* **WHAT THE EXERCISE ASKS**
Each line from the start of the entries through the line that contains "BEDACCESSOIRES#BEDLADES" should be output exactly, please.

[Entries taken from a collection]
************
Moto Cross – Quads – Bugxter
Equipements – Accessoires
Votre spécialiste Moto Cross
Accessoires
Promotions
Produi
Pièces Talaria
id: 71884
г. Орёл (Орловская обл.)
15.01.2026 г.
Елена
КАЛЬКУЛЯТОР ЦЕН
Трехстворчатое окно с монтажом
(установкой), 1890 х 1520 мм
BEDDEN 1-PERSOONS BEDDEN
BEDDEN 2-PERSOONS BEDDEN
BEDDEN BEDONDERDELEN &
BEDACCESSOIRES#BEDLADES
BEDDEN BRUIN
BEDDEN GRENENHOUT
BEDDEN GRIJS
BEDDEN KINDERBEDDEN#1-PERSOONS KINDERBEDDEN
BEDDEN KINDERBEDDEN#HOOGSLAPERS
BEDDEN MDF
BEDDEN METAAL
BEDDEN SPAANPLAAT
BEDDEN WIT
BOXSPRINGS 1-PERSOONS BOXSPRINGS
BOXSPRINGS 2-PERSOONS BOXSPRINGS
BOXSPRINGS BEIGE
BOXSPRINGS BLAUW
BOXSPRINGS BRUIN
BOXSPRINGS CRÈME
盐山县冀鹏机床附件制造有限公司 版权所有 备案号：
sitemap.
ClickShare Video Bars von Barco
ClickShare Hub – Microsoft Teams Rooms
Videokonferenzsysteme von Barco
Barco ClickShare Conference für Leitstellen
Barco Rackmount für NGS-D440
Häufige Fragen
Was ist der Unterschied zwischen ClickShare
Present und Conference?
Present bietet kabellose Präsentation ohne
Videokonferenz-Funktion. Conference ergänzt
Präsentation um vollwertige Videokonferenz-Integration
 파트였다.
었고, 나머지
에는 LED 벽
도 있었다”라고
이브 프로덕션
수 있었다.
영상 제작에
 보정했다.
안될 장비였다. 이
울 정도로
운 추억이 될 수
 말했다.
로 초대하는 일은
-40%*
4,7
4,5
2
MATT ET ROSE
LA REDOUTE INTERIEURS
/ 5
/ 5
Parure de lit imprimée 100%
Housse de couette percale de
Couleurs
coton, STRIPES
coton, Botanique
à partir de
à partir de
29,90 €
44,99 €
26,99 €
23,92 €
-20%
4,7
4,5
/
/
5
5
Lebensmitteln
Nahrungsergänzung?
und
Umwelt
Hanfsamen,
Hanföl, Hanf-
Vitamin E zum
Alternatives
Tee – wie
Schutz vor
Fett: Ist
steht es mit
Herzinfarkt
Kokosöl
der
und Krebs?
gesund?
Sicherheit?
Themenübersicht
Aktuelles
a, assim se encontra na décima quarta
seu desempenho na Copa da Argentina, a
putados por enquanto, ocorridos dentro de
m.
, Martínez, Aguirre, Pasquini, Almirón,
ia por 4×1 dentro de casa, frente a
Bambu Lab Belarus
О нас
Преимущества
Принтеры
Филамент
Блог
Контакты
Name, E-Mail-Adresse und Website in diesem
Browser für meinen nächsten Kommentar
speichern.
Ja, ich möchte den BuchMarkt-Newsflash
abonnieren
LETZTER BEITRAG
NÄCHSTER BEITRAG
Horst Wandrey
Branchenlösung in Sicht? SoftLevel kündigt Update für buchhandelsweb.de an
************
* **ANSWER TO THIS EXERCISE**
Moto Cross – Quads – Bugxter
Equipements – Accessoires
Votre spécialiste Moto Cross
Accessoires
Promotions
Produi
Pièces Talaria
id: 71884
г. Орёл (Орловская обл.)
15.01.2026 г.
Елена
КАЛЬКУЛЯТОР ЦЕН
Трехстворчатое окно с монтажом
(установкой), 1890 х 1520 мм
BEDDEN 1-PERSOONS BEDDEN
BEDDEN 2-PERSOONS BEDDEN
BEDDEN BEDONDERDELEN &
BEDACCESSOIRES#BEDLADES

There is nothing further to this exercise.